O Itamaraty está correto ao não comentar o caso Navalny



Era previsível. Assim que Navalny faleceu, começaram as cobranças raivosas para que o Itamaraty e Lula se juntassem ao coro de acusações contra Putin.

Obviamente, os EUA e os países europeus (o chamado Ocidente) não pestanejaram em acusar imediatamente Putin de “assassinato”. O Sul Global, contudo, preferiu ter um mínimo de cautela e aguardar os acontecimentos decantarem.

É o caso do Brasil. O Itamaraty não saiu correndo para acusar Putin, como exige, praticamente aos berros, boa parte da nossa mídia.

Ora, acusar o presidente russo é fácil, mas resulta difícil identificar o que Putin e seu governo teriam a ganhar, agora, com a morte de Navalny.

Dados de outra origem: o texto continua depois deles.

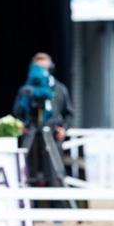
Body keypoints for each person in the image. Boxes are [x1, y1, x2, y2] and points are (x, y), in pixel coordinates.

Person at [12, 52, 75, 191]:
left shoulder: (60, 89)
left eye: (45, 69)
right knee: (26, 175)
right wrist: (21, 124)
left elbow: (69, 113)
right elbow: (17, 112)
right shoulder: (26, 91)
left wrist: (63, 128)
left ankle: (59, 210)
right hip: (31, 136)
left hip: (51, 136)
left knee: (55, 177)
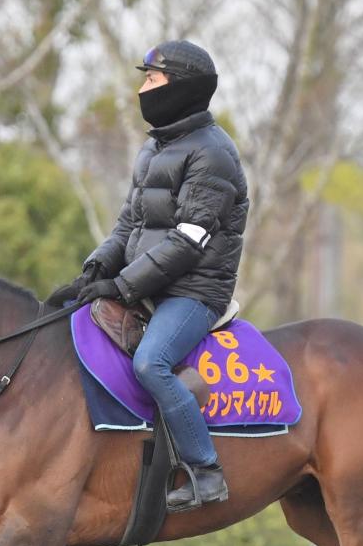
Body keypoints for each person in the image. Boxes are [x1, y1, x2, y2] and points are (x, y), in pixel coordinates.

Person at [70, 40, 249, 511]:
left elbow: (188, 244)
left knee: (151, 363)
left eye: (152, 79)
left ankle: (205, 470)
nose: (142, 88)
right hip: (149, 280)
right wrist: (96, 266)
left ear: (182, 88)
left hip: (194, 290)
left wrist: (122, 286)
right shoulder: (154, 146)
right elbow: (129, 223)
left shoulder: (214, 155)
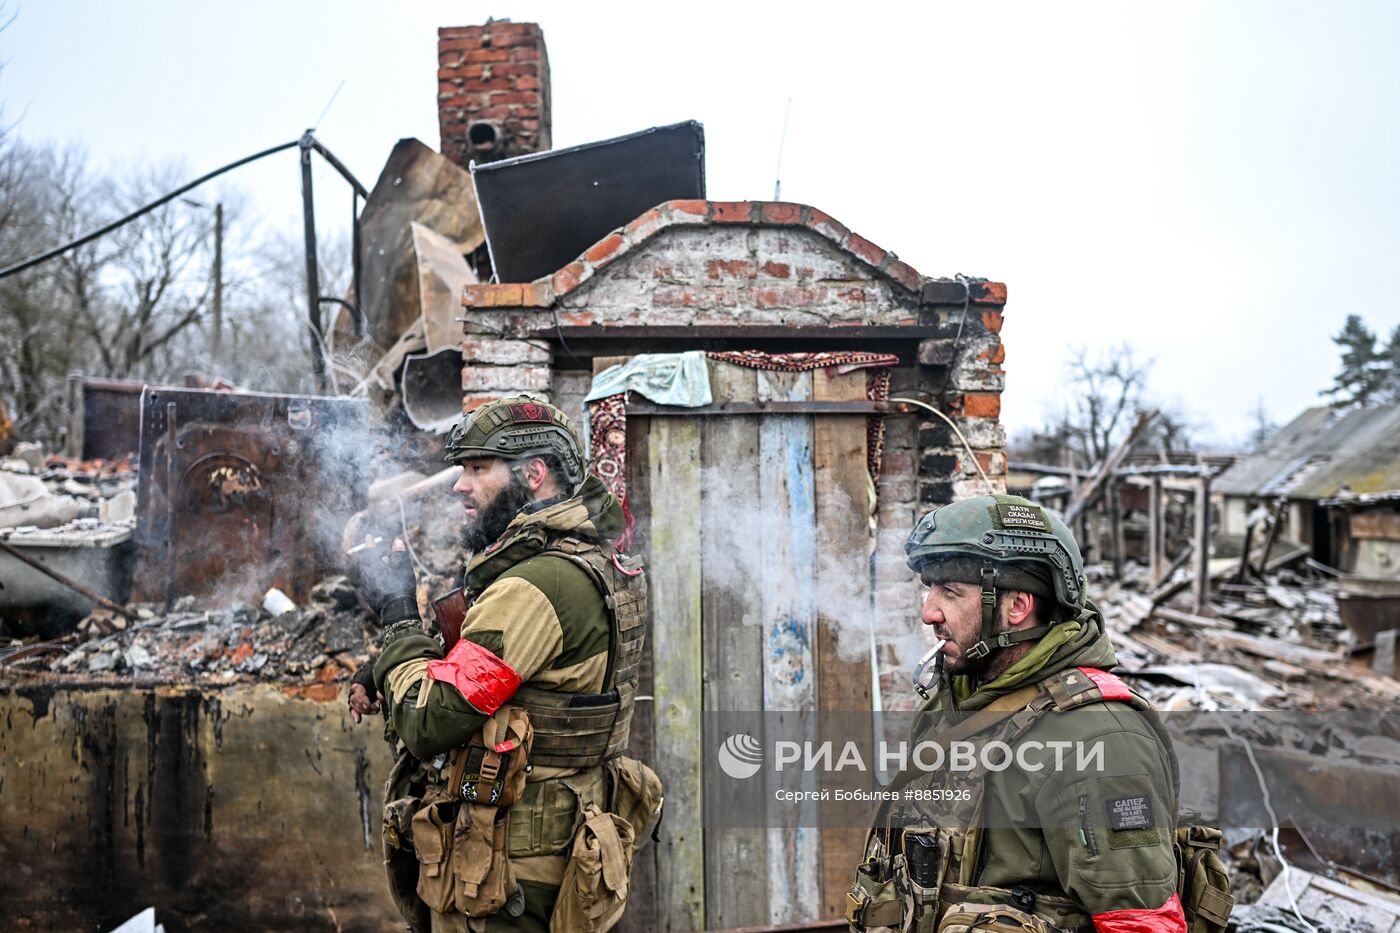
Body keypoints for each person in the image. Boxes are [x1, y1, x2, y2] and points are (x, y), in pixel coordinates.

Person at [845, 494, 1228, 933]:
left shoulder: (1099, 738)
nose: (929, 610)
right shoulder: (957, 697)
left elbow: (1140, 923)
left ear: (1017, 607)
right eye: (930, 588)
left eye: (950, 592)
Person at [348, 396, 660, 933]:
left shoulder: (536, 585)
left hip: (506, 876)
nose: (458, 485)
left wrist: (397, 613)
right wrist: (385, 669)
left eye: (476, 468)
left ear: (533, 473)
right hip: (549, 853)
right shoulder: (583, 559)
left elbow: (430, 720)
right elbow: (504, 671)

Ao contrário, podem ser identificados grandes e claros prejuízos. Putin estava fazendo esforços para divulgar sua “narrativa” para o público ocidental. Deu a já famosa entrevista para Tucker Carlson, fez declarações elogiosas a Trump, de olho nos eleitores republicanos, emitiu sinais de que gostaria de negociar, de novo, a paz etc. Contudo, a morte de Navalny já eclipsou todo esse esforço.
Navalny estava preso e isolado. Pouco ou nada podia fazer, nessas circunstâncias, contra Putin. Notícias sobre ele, mesmo no Ocidente, eram esparsas. Se estivesse solto, na Rússia ou na Alemanha, seria outra história.
Navalny, ao contrário do que a imprensa ocidental diz, não é muito popular na Rússia. Quando foi candidato a prefeito de Moscou, teve 27% dos votos. Segundo pesquisa de opinião feita, em 2021, pelo Levada Center, apenas 19% dos russos aprovavam o trabalho de Navalny. Navalny, que chamou a chamar chechenos e georgianos de “ratos”, já fez o jogo da xenofobia para tentar se popularizar. Mudou depois para adaptar-se à imagem que o Ocidente exigia. Passou a tratar fundamentalmente de “corrupção”, estratagema geopolítico que conhecemos muito bem.
Ademais, a morte de Navalny, às vésperas da eleição russa, causa ruído indesejado num pleito que Putin ganharia com facilidade.
A morte de Navalny poderá facilitar a aprovação da nova ajuda dos EUA à Ucrânia, que ainda está parada na House of Representatives.
A exploração da morte de Navalny deverá aumentar também o apoio às ações da Otan na Ucrânia, num momento em que a popularidade dessa guerra estava decaindo rapidamente, tanto no EUA quanto na Europa.
A morte de Navalny poderá fortalecer Zelensky, numa conjuntura em que crescia bastante a desconfiança sobre a sua competência e a lisura de seu governo.

Enfim, sob quaisquer ângulos, internos e externos, a morte de Navalny é, objetivamente, algo inútil e negativo para Putin.